● **Assignment**
In the forum thread below about emersed coco fiber mats, what does the first poster compare the coco fiber's tannin release to?

# Emersed coco fiber mats



## AKnickolai (Nov 30, 2007)

Has anyone ever tried using hydroponic coco fiber to create mats of foreground plants? I realize the coco fiber would eventually break down in the tank, but I'd imagine it would last long enough for the plant to become established in the tank. The tannins released might be beneficial for some, but I don't think it would be much worse then tanks with new driftwood. Thinking of setting up some emersed plants in my homemade herb garden.


----------



## Tattooedfool83 (Jul 7, 2013)

I use coco tek pots in my emersed set up and I'm not a huge fan because the roots grow thru and are a pita to repot. So for what ur looking to do it would probally work well. Problem is it takes awhile for them to break down and I wonder how well they would sink without much wait on them.


----------



## Fishfur (Oct 17, 2013)

● **Given material**

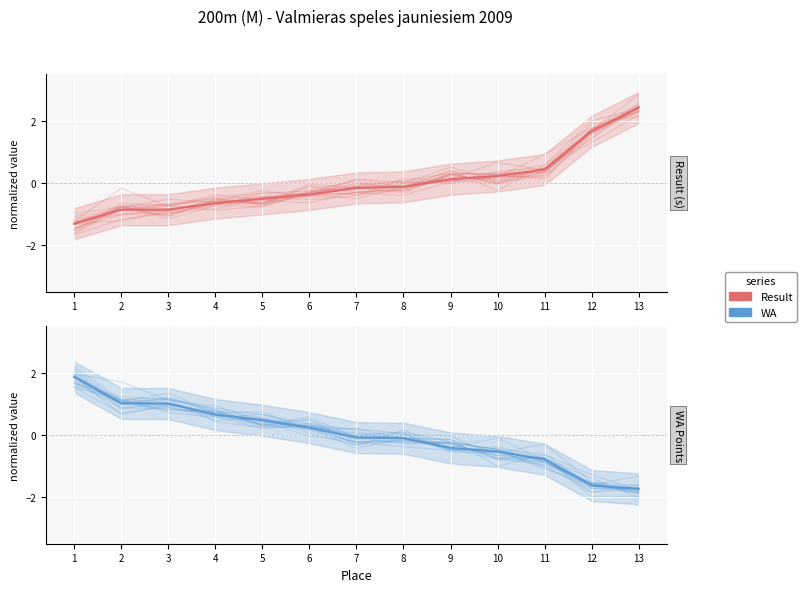

After their last crossing, which series has the higher values: Result or WA?

Result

● **Task output**
Tanks with new driftwood.